Every line from the one with "dat Metaal Recycling Meijering zich als" to the one with "kinderen en jongeren in de regio laten", including those two, is to be copied exactly; all other lines of the entries below are left out.

==*==

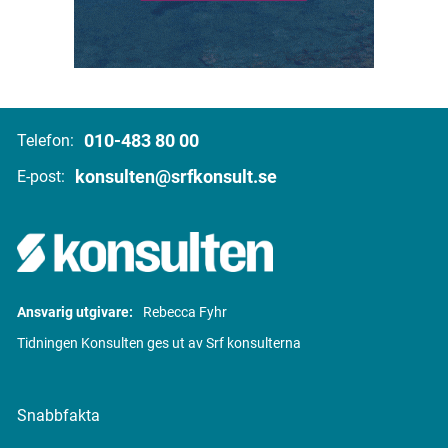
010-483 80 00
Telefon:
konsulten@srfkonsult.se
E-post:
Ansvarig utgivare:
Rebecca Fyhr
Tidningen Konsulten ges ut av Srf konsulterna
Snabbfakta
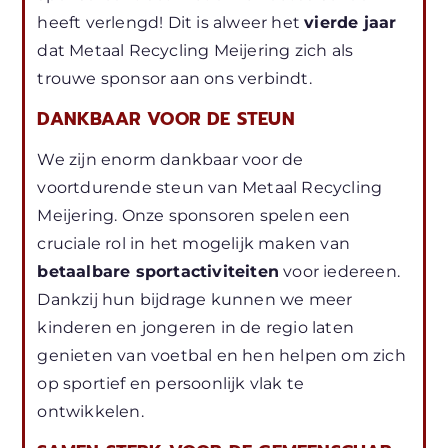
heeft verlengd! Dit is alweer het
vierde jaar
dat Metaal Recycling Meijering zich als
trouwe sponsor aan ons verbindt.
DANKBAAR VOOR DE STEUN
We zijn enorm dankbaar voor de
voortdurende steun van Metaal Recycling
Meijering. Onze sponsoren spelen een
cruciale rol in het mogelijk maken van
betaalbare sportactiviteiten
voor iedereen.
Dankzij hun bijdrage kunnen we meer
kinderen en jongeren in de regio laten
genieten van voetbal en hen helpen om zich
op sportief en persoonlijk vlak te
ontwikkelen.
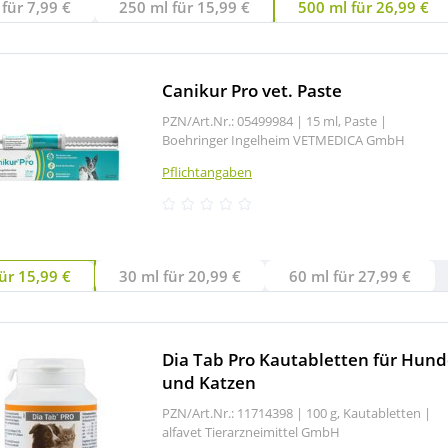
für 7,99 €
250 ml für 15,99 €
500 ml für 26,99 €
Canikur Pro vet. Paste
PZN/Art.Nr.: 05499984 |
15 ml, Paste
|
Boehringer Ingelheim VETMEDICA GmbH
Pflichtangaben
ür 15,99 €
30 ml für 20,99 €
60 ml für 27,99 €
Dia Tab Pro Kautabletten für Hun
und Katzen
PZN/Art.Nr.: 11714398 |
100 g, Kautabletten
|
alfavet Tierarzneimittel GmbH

==*==

### Task response
dat Metaal Recycling Meijering zich als
trouwe sponsor aan ons verbindt.
DANKBAAR VOOR DE STEUN
We zijn enorm dankbaar voor de
voortdurende steun van Metaal Recycling
Meijering. Onze sponsoren spelen een
cruciale rol in het mogelijk maken van
betaalbare sportactiviteiten
voor iedereen.
Dankzij hun bijdrage kunnen we meer
kinderen en jongeren in de regio laten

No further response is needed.